== TEXT EXTRACT ==

The user interface can be used to receive control signals input from the user through the control device 100 (such as an infrared remote control, etc.) or touch or gesture.

The detector 230 is used to collect signals from the external environment or the external interaction. For example, the detector 230 includes a light receiver, a sensor for collecting the intensity of ambient light; or, the detector 230 includes an image collector, such as a camera, which can be used to collect external environment scenes, user attributes or user interaction gestures; or, the detector 230 includes a sound collector, such as a microphone, etc., for receiving external sounds.

The external device interface 240 can include, but is not limited to, any one or more of the following interfaces: a high-definition multimedia interface (HDMI), an analog or digital high-definition component input interface (component), a composite video input interface (CVBS), a USB input interface (USB), an RGB port, etc. The external device interface 240 can also be a composite input/output interface formed by the above multiple interfaces.

The tuner and demodulator 210 receives broadcast television signals via wired or wireless reception, and demodulates audio and video signals, such as EPG data signals, from a plurality of wireless or wired broadcast television signals.

In some embodiments, the processor 250 and the tuner and demodulator 210 can be located in different separate devices, that is, the tuner and demodulator 210 can also be located in an external device of the main device where the processor 250 is located, such as an external set-top box.

The processor 250 controls the operation of the display device and responds to user operations through various software control programs stored in the memory. The processor 250 controls the overall operation of the display device. For example, in response to receiving a user command for selecting a to-be-displayed UI object on the display 260, the processor 250 can perform operations related to the object selected by the user command.

===
== ITEMS ==

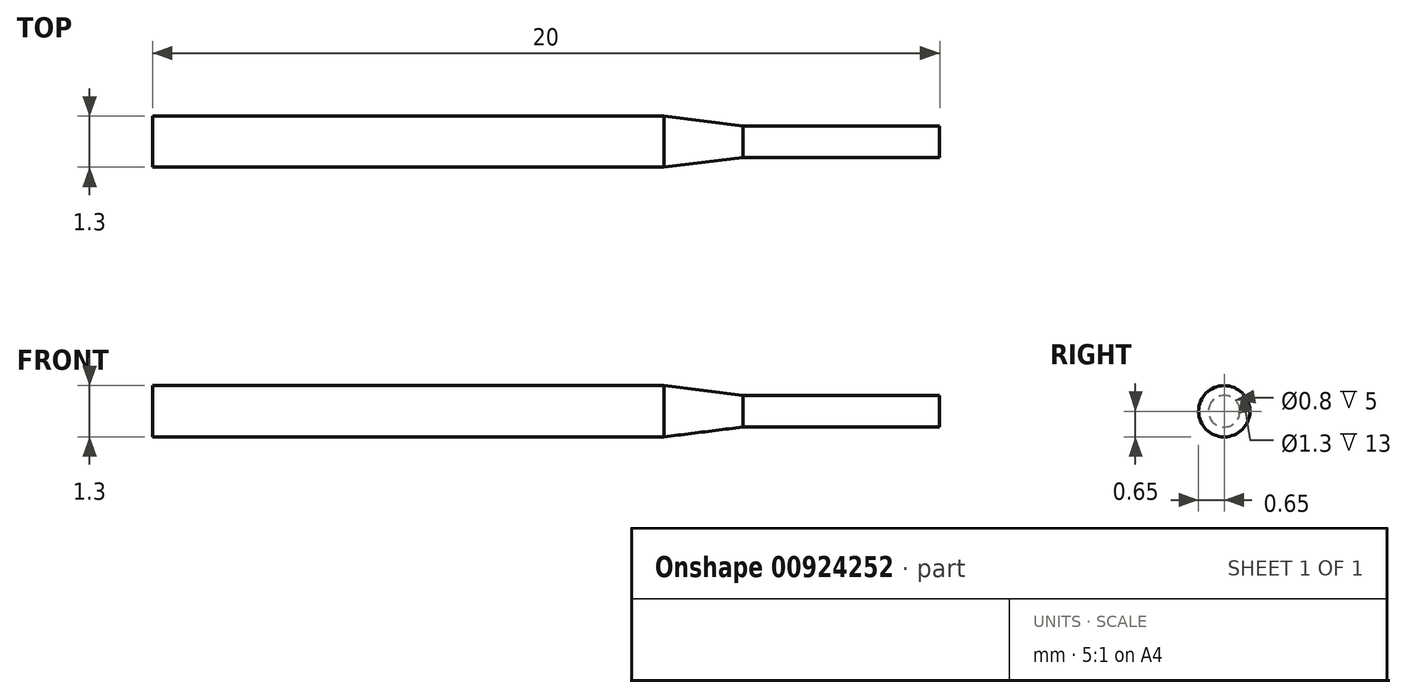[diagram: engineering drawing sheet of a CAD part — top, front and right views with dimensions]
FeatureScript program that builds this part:
annotation { "Feature Type Name" : "Feature", "Feature Type Description" : "" }
export const myFeature = defineFeature(function(context is Context, id is Id, definition is map)
    precondition{}
    {
        {
            var Q0;
            Q0=qCreatedBy(makeId("Top.planeOp"),FACE);
            var sketch = newSketch(context, id + "F0", { "sketchPlane" : qUnion([Q0])});
            skLineSegment(sketch, "E0", {"start": v(-3.61, 0) * mm, "end": v(3.87, 0) * mm, "construction": true});
            skLineSegment(sketch, "E1", {"start": v(-13.66, 0) * mm, "end": v(-13.66, 0.65) * mm});
            skLineSegment(sketch, "E2", {"start": v(-13.66, 0.65) * mm, "end": v(-0.66, 0.65) * mm});
            skLineSegment(sketch, "E3", {"start": v(-0.66, 0.65) * mm, "end": v(1.34, 0.4) * mm});
            skLineSegment(sketch, "E4", {"start": v(1.34, 0.4) * mm, "end": v(6.34, 0.4) * mm});
            skLineSegment(sketch, "E5", {"start": v(6.34, 0.4) * mm, "end": v(6.34, 0) * mm});
            skSolve(sketch);
        }
        {
            var Q0;
            Q0 = qSketchRegion(id + "F0", true);
            var Q1;
            Q1=sQuery(id+"F0.wireOp",EDGE,"E2");
            var Q2;
            Q2=sQuery(id+"F0.wireOp",EDGE,"E3");
            var Q3;
            Q3=sQuery(id+"F0.wireOp",EDGE,"E4");
            var Q4;
            Q4=sQuery(id+"F0.wireOp",EDGE,"E1");
            var Q5;
            Q5=sQuery(id+"F0.wireOp",EDGE,"E5");
            var Q6;
            Q6=sQuery(id+"F0.wireOp",EDGE,"E0");
            revolve(context, id + "F1", {"bodyType" : ToolBodyType.SURFACE, "surfaceOperationType" : NewSurfaceOperationType.NEW, "entities" : qUnion([Q0]), "surfaceEntities" : qUnion([Q1, Q2, Q3, Q4, Q5]), "axis" : qUnion([Q6]), "revolveType" : RevolveType.FULL});
        }
    });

===

- COMPLETE THE FOLLOWING -
(1) Do these statements agree with the display-device text? Answer yes or no for each and quote the words that decide it. (a) The detector 230 can include a microphone for receiving external sounds. (b) The tuner and demodulator 210 must sit in the same device as the processor 250. (c) The external device interface 240 is limited to HDMI and USB interfaces.
(2) Reproduce word for word the part of the display-device text between "The external device interface 240 can include, but" and "broadcast television signals.", inclusive.

- RESPONSES IN ORDER -
(1)
(a) Yes: "the detector 230 includes a sound collector, such as a microphone, etc., for receiving external sounds"
(b) No: "the tuner and demodulator 210 can also be located in an external device of the main device where the processor 250 is located, such as an external set-top box"
(c) No: "The external device interface 240 can include, but is not limited to, any one or more of the following interfaces"

(2)
The external device interface 240 can include, but is not limited to, any one or more of the following interfaces: a high-definition multimedia interface (HDMI), an analog or digital high-definition component input interface (component), a composite video input interface (CVBS), a USB input interface (USB), an RGB port, etc. The external device interface 240 can also be a composite input/output interface formed by the above multiple interfaces.

The tuner and demodulator 210 receives broadcast television signals via wired or wireless reception, and demodulates audio and video signals, such as EPG data signals, from a plurality of wireless or wired broadcast television signals.